Picture by César Kano

Best times to shoot

“Any time of day is good for taking photos,” says César. Especially considering that travel time is limited and you’ll want to visit as many places as possible before returning home. That’s why it’s important to organize your days carefully and think ahead about the light you’d like in each specific location. Naturally, “in terms of light quality, dawn and dusk are the best times to capture the landscape in all its splendor and chromatic charm.” So try to plan your day around these “golden hours” and specific locations.

Picture by César Kano

Tips for shooting in adverse conditions

Even with the best planning, you’ll encounter less-than-ideal situations. Travel photography often presents challenges in terms of lighting and weather conditions, so you’ll need to improvise and adapt.

César shares some practical tips for these situations: “If we have low light, we’ll need to increase the ISO to achieve adequate exposure and avoid blurry photos.” On the other hand, with very bright light, “we need to play with the aperture to regulate the light intake.” Always keep an eye on the light-shadow contrast, so as not to lose the details of the shot.

Another challenging condition is crowded places, making it difficult to take clear, clean photos. To get that classic “postcard shot”, consider shooting early in the morning, late in the evening, or (if possible) at night when there are usually fewer people around. Alternatively, use a tripod, ND filters to reduce light, slow shutter speeds (long exposure), and a closed aperture to maximize exposure and make moving people disappear from the frame.

Picture by César Kano

Photo composition

The essence of composition in travel photography revolves around the concepts of lines, colors, and visual balance. The photographer emphasizes that “clichés aside, composition is fundamental when taking more daring, personal, unique, and emotional photos.” During his tours, César encourages participants to seek different points of view, take less conventional landscape shots, and try to reveal the essence of the place through its characteristic elements.
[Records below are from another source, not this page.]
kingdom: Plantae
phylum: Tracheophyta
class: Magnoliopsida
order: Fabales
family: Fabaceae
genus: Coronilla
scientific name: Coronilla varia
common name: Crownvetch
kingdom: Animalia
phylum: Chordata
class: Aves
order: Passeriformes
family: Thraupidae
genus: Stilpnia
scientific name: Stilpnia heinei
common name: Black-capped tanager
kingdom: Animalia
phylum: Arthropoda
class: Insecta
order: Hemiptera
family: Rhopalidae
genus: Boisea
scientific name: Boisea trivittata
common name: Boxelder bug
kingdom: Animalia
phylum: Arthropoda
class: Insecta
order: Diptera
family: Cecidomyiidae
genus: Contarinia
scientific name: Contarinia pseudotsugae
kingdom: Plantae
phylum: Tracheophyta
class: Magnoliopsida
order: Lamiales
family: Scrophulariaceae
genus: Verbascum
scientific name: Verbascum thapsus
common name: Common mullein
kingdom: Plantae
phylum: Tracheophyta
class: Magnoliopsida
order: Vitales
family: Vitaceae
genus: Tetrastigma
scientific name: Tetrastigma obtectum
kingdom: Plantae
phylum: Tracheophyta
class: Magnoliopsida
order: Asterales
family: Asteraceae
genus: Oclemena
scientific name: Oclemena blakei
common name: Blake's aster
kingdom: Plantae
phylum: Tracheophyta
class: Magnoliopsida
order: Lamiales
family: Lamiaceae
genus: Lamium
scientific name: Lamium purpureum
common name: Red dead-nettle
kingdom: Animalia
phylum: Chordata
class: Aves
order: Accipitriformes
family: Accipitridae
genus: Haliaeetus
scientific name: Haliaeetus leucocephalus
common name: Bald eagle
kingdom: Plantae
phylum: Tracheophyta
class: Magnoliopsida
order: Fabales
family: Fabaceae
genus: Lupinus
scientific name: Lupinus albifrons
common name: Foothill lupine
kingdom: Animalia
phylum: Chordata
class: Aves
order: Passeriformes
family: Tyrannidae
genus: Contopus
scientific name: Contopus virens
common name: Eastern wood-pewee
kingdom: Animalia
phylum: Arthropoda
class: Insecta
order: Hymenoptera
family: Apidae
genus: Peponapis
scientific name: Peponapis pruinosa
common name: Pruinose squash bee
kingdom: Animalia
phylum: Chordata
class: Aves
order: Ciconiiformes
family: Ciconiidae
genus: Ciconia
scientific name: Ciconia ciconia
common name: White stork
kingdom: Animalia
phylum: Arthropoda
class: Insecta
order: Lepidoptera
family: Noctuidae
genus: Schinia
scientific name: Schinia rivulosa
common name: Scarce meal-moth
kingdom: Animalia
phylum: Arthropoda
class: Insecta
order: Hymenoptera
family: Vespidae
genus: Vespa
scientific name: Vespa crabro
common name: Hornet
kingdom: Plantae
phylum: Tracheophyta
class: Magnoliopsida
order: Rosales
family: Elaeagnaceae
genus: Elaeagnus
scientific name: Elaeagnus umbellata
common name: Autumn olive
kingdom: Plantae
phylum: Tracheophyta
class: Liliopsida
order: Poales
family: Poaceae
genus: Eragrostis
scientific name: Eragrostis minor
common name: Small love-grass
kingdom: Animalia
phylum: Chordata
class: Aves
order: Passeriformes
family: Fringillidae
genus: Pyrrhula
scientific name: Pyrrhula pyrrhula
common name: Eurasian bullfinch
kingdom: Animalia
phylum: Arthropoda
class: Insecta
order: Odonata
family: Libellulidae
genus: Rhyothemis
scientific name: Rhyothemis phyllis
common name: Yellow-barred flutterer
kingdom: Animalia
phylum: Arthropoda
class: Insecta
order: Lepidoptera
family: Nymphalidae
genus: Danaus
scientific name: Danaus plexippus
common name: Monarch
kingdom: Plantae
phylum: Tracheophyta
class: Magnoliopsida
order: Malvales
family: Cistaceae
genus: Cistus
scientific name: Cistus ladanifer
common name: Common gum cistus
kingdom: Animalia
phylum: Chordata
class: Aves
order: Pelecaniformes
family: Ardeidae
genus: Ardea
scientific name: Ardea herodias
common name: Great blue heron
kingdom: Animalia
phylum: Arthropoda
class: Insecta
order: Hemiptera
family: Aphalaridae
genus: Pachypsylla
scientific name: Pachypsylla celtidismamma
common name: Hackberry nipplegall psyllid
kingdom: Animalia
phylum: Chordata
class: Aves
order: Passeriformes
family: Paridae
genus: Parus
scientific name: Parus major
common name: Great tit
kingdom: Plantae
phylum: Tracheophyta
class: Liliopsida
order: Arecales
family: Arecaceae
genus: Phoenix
Among the fundamental composition techniques is the Rule of Thirds, useful for organizing subjects in the frame using lines and geometric shapes. This creates interesting and balanced images, filling the frame in a visually pleasing way. You can also play with effects like bokeh for out-of-focus elements and patterns. Proportions, shadows, and colors play an important role in achieving harmony and detail in travel photographs. Using these rules, you can develop a personal and captivating photographic style.

Picture by César Kano

After the trip: Photo editing

Editing is important for enhancing photos, but César warns against distorting reality. The goal is to achieve the desired results with minimal post-processing, maintaining the honesty and integrity of travel photography. For mobile devices, the photographer uses TikTok for videos and Google Photos for editing. On the computer, he prefers Photoshop with Camera RAW. For beginners, he recommends using Lightroom for its simplicity. Finally, always remember to shoot in RAW format for greater editing flexibility.

Picture by César Kano

Now it’s your turn

Try César’s expert tips during your next photography trip, improve your skills, and capture unforgettable moments. Remember: preparation and flexibility are necessary to take unique images in different environments.

You can also continue to improve by joining a travel photography experience. A photography tour focuses on providing optimal times, places, and opportunities to capture the best scenes. Participants receive advice on the necessary equipment, appropriate clothing, and ongoing support from professional photographers. These tours offer dedicated photography times, fostering collaboration and sharing experiences among participants and with the guide.